The purpose of this analysis is to perform an exploratory analysis on the SwiftKey data sets to eventually develop a model to predict the next word in a sequence of words. Data from twitter, news, and blogs will be used in the creation of this model.
After analyzing the data it appears that around 1/3 of the words in all three sources come from a subset of 100 (1%) of the unique words. There we will develop a prediciton model that focuses just on predicting these top 100 words. This is mainly because we will be limited computationally, and it is a reasonable goal for the class.
After analyzing this data below is my plan for developing a prediction model
The data set will have the outcome word, and the predictors are the word directly before and a bucket of up to three words that were also created.
I’ll limit the count of features that could possible be included to something that is reasonable.
The final training file will have the following variables.
I’ll limit this to the most common words so that my training data set is reasonably sized so the model actually runs.
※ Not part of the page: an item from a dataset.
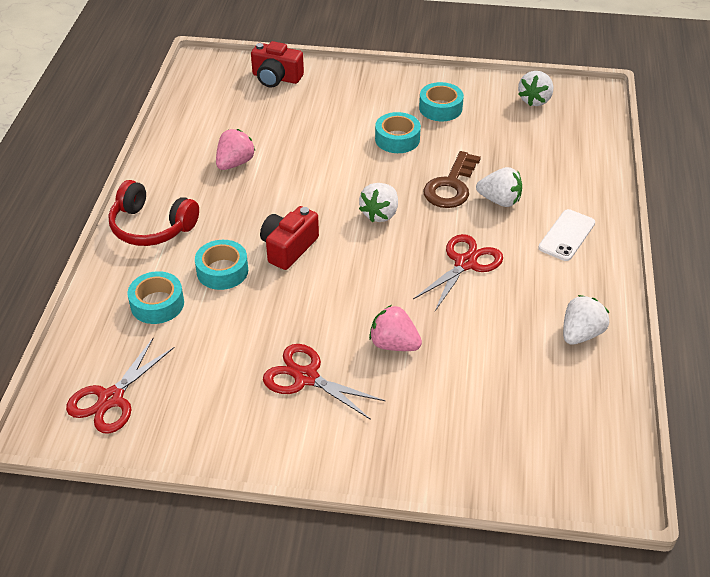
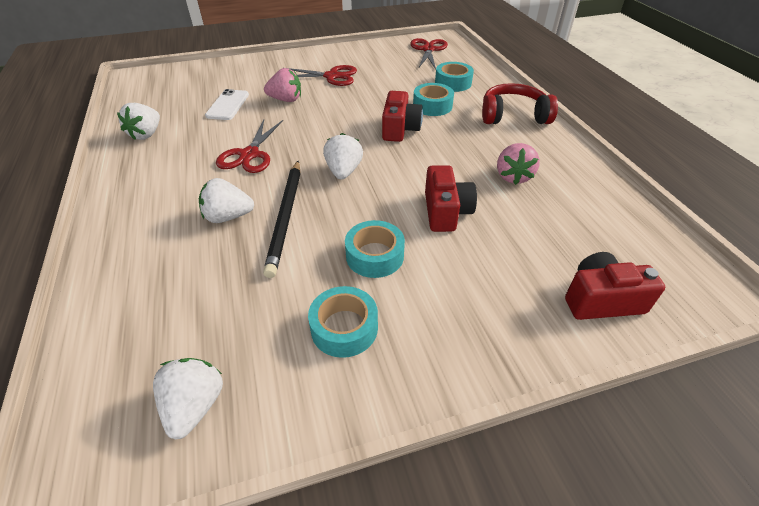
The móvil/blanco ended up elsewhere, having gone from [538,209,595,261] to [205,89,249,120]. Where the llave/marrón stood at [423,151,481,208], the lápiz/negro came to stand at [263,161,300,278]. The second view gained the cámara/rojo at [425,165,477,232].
The final training data set will look like this:
I’ll either develop this as 100 models with the word as a binary outcome or some sort of model where there can be multiple outcomes. Everytime it is run the outcomes with the 3 highest probabilities will be displayed.
Set up libraries and set the working drive
#Set working drive and import the three files
library(tm)
## Loading required package: NLP
library(ggplot2)
## Warning: package 'ggplot2' was built under R version 3.2.4
##
## Attaching package: 'ggplot2'
## The following object is masked from 'package:NLP':
##
## annotate
setwd("/Users/SRG/Desktop/Coursera/Capstone")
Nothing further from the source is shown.